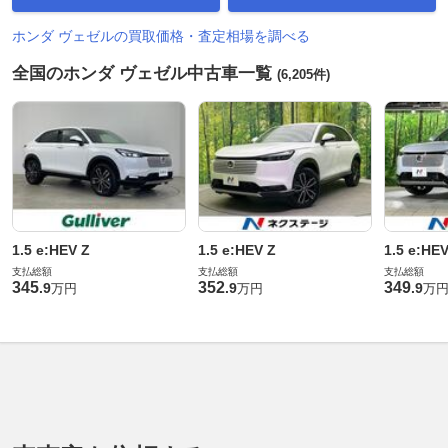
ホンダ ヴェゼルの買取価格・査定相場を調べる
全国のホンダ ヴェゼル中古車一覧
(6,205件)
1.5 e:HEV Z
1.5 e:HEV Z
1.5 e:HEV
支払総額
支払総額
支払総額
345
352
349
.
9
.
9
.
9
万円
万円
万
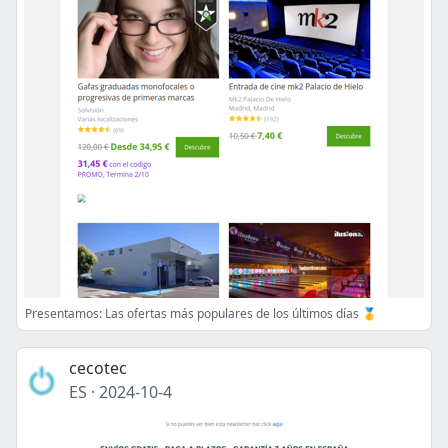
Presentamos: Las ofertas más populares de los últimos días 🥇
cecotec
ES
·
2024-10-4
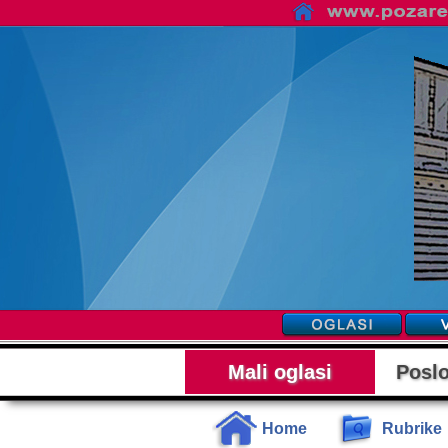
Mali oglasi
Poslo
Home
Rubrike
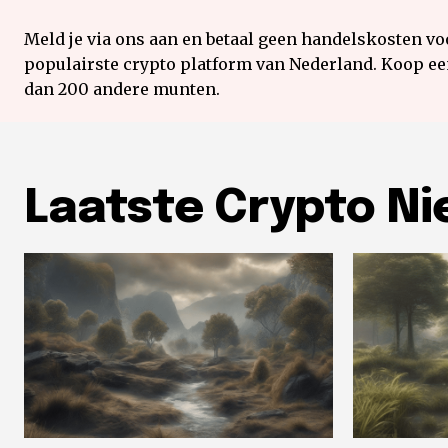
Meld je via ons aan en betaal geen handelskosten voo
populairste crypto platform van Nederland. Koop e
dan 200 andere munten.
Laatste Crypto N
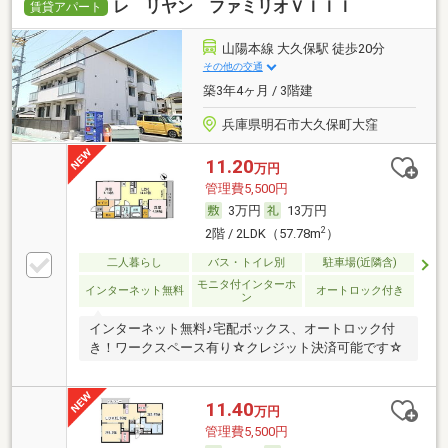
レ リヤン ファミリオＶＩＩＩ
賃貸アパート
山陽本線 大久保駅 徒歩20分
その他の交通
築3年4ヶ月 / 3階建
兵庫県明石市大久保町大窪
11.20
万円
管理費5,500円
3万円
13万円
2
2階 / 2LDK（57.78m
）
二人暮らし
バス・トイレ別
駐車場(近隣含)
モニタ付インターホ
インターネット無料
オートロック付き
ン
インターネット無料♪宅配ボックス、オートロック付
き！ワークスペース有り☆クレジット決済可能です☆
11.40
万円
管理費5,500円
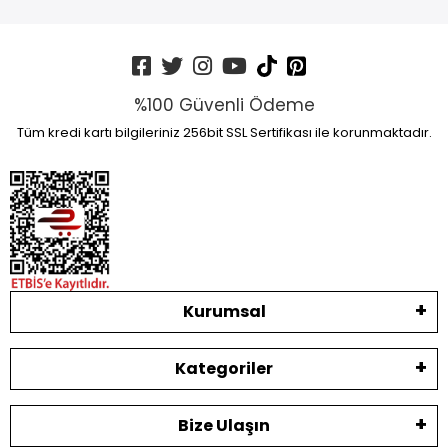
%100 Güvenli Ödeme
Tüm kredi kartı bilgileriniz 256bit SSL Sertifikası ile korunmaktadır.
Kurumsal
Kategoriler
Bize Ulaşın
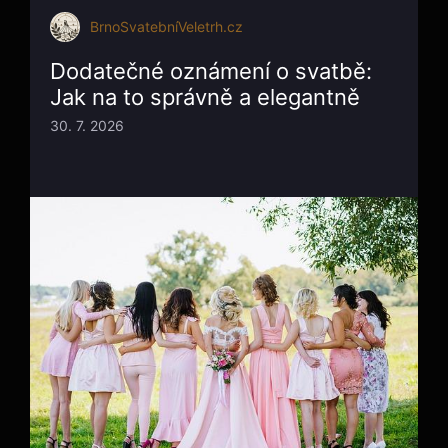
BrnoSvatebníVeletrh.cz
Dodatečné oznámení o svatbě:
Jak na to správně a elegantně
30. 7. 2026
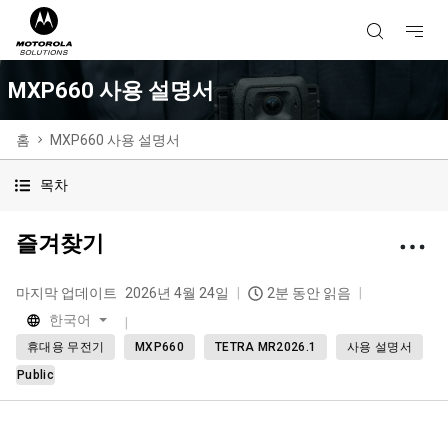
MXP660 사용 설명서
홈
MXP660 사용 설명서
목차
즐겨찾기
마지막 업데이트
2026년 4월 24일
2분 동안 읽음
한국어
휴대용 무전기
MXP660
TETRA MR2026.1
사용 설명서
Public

▸ EXERCISE
Extract every line above verbatim, omitting the pictures.

▸ COMPLETED EXERCISE
ホンダ ヴェゼルの買取価格・査定相場を調べる
全国のホンダ ヴェゼル中古車一覧
(6,205件)
1.5 e:HEV Z
1.5 e:HEV Z
1.5 e:HEV
支払総額
支払総額
支払総額
345
352
349
.
9
.
9
.
9
万円
万円
万
Presentamos: Las ofertas más populares de los últimos días 🥇
cecotec
ES
·
2024-10-4
Mali oglasi
Poslo
Home
Rubrike
Meld je via ons aan en betaal geen handelskosten voo
populairste crypto platform van Nederland. Koop e
dan 200 andere munten.
Laatste Crypto N
レ リヤン ファミリオＶＩＩＩ
賃貸アパート
山陽本線 大久保駅 徒歩20分
その他の交通
築3年4ヶ月 / 3階建
兵庫県明石市大久保町大窪
11.20
万円
管理費5,500円
3万円
13万円
2
2階 / 2LDK（57.78m
）
二人暮らし
バス・トイレ別
駐車場(近隣含)
モニタ付インターホ
インターネット無料
オートロック付き
ン
インターネット無料♪宅配ボックス、オートロック付
き！ワークスペース有り☆クレジット決済可能です☆
11.40
万円
管理費5,500円
%100 Güvenli Ödeme
Tüm kredi kartı bilgileriniz 256bit SSL Sertifikası ile korunmaktadır.
Kurumsal
Kategoriler
Bize Ulaşın
BrnoSvatebníVeletrh.cz
Dodatečné oznámení o svatbě:
Jak na to správně a elegantně
30. 7. 2026
MXP660 사용 설명서
홈
MXP660 사용 설명서
목차
즐겨찾기
마지막 업데이트
2026년 4월 24일
2분 동안 읽음
한국어
휴대용 무전기
MXP660
TETRA MR2026.1
사용 설명서
Public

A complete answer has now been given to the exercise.